Soal Tugas A: Ubah catatan dari baris yang memuat "scientific name: Tussilago farfara" sampai baris yang memuat "scientific name: Salix caprea", kedua baris itu ikut dihitung, menjadi CSV dua kolom bernama prompt dan target. Buat satu baris CSV untuk setiap baris catatan, isi teksnya di prompt dan jawabannya di target, masing-masing dalam satu bidang berkutip dengan jeda baris diganti spasi.

====== Teks ======

Certificate Oriented
Pola
yang dikembangkan pada masa awal-awal Islam, yaitu thalab al’ilm, telah
memberikan semangat dikalangan muslim untuk gigih mencari ilmu, melakukan
perjalanan jauh, penuh resiko, guna mendapatkan kebenaran suatu hadits, mencari
guru diberbagai tempat, dan sebagainya. Hal tersebut memberikan isyarat bahwa
karakteristik para ulama muslim masa-masa awal didalam mencari ilmu adalah knowledge
oriented. Sehingga tidak mengherankan jika pada masa-masa itu, banyak lahir
tokoh-tokoh besar yang memberikan banyak konstribusi berharga, ulama-ulama
encyclopedic, karya-karya besar sepanjang masa. Sementara, jika dibandingkan
dengan pola yang ada pada masa sekarang dalam mencari ilmu menunjukkan
kecenderungan adanya pergeseran dariknowledge oriented menuju certificate
oriented semata. Mencari ilmu hanya merupakan sebuah proses untuk mendapatkan
sertifikat atau ijazah saja, sedangkan semangat dan kualitas keilmuan menempati
prioritas berikutnya.
C. Refleksi
Pendidikan Kontemporer
Pengumuman
hasil ujian nasional (Unas) Tingkat sekolah lanjutan pertama (SLTP) di
Kabupaten jember dilakukan secara serentak.Sebanyak 884 orang siswa dinyatakan
tidak lulus. Banyaknya angka ketidak lulusan pada siswa SLTP kabupaten jember
merupakan salah satu contoh dari banyaknya siswa SLTP yag tidak lulus di daerah
lain yang ada di Indonesia
1.

====== Baris Data ======

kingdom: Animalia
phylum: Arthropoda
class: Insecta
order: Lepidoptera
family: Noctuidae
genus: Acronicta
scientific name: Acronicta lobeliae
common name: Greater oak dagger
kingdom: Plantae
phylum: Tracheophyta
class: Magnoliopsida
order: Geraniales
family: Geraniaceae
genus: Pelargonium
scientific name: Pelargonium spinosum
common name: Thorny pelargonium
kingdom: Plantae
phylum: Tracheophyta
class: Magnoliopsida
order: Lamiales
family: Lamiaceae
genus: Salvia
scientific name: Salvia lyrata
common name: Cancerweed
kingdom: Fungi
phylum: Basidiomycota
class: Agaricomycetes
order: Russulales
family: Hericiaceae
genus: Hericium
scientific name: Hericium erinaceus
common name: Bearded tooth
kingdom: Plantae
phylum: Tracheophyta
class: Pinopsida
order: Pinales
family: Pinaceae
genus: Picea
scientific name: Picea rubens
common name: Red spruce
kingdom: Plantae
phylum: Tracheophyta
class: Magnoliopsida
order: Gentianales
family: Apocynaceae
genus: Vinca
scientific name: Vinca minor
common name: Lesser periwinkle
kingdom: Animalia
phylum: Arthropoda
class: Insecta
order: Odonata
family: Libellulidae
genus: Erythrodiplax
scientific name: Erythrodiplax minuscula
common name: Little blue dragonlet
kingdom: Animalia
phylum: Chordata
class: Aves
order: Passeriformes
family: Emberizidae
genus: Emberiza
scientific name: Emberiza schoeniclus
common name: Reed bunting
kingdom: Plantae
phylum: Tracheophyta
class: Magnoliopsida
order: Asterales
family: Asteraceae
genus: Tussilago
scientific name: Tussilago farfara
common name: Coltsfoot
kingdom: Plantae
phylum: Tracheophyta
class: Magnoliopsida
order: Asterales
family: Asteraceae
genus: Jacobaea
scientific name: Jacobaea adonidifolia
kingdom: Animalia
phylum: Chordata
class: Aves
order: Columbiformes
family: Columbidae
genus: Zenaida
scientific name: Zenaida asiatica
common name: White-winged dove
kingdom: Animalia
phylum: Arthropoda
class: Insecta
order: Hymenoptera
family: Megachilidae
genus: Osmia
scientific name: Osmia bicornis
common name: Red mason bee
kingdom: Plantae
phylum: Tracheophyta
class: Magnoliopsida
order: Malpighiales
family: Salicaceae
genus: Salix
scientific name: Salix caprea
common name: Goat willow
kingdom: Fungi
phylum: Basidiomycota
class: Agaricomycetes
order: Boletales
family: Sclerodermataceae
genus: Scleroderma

======

Soal Tugas B: Menurut teks, berapa siswa SLTP di Kabupaten Jember yang dinyatakan tidak lulus ujian nasional?

Jawaban Tugas A:
prompt,target
"scientific name:","Tussilago farfara"
"common name:","Coltsfoot"
"kingdom:","Plantae"
"phylum:","Tracheophyta"
"class:","Magnoliopsida"
"order:","Asterales"
"family:","Asteraceae"
"genus:","Jacobaea"
"scientific name:","Jacobaea adonidifolia"
"kingdom:","Animalia"
"phylum:","Chordata"
"class:","Aves"
"order:","Columbiformes"
"family:","Columbidae"
"genus:","Zenaida"
"scientific name:","Zenaida asiatica"
"common name:","White-winged dove"
"kingdom:","Animalia"
"phylum:","Arthropoda"
"class:","Insecta"
"order:","Hymenoptera"
"family:","Megachilidae"
"genus:","Osmia"
"scientific name:","Osmia bicornis"
"common name:","Red mason bee"
"kingdom:","Plantae"
"phylum:","Tracheophyta"
"class:","Magnoliopsida"
"order:","Malpighiales"
"family:","Salicaceae"
"genus:","Salix"
"scientific name:","Salix caprea"

Jawaban Tugas B: Sebanyak 884 orang siswa.